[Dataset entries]

Segment Open

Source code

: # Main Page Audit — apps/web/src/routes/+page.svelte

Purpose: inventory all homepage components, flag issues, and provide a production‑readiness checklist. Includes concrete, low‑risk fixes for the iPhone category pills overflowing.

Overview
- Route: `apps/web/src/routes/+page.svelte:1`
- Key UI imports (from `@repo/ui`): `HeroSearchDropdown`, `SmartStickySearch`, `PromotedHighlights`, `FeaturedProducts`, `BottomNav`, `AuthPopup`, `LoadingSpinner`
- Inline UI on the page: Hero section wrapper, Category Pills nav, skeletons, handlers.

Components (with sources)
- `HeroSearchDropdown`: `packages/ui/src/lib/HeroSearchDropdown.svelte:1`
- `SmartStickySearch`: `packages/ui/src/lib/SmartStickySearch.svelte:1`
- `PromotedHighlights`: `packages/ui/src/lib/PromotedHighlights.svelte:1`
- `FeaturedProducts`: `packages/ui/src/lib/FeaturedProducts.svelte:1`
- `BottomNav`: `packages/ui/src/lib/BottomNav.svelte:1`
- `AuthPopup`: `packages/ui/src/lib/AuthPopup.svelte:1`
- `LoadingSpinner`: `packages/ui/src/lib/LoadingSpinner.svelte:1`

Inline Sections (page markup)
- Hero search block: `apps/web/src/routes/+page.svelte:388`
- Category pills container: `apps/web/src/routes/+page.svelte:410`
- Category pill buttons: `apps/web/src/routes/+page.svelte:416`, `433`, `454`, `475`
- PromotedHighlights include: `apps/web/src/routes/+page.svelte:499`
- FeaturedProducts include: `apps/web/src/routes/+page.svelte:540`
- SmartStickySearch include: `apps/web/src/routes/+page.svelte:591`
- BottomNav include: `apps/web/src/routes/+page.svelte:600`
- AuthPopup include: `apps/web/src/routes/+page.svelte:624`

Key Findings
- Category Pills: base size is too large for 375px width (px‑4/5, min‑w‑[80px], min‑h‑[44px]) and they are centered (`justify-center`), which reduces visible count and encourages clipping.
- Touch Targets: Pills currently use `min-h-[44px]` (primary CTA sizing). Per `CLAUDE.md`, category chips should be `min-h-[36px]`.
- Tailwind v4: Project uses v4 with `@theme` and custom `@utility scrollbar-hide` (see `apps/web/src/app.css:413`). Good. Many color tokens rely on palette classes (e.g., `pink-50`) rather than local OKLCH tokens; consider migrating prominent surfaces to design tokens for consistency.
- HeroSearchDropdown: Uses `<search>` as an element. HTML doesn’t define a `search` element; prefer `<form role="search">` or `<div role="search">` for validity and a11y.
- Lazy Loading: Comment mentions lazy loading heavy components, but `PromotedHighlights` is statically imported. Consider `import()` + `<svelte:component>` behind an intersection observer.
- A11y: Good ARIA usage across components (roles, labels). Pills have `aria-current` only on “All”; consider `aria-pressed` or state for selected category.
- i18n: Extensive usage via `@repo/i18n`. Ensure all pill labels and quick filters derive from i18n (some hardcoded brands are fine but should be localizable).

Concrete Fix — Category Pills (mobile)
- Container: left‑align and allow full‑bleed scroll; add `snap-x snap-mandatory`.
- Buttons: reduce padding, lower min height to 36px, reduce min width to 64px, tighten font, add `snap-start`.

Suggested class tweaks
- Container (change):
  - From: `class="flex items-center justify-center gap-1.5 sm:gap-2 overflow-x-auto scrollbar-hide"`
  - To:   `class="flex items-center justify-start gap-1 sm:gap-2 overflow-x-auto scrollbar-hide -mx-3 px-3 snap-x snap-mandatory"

Segment Closed

* Activity: Write out, word for word, the line containing "- Container: left‑align" and every line after it to the end of the data above.

* Response:
- Container: left‑align and allow full‑bleed scroll; add `snap-x snap-mandatory`.
- Buttons: reduce padding, lower min height to 36px, reduce min width to 64px, tighten font, add `snap-start`.

Suggested class tweaks
- Container (change):
  - From: `class="flex items-center justify-center gap-1.5 sm:gap-2 overflow-x-auto scrollbar-hide"`
  - To:   `class="flex items-center justify-start gap-1 sm:gap-2 overflow-x-auto scrollbar-hide -mx-3 px-3 snap-x snap-mandatory"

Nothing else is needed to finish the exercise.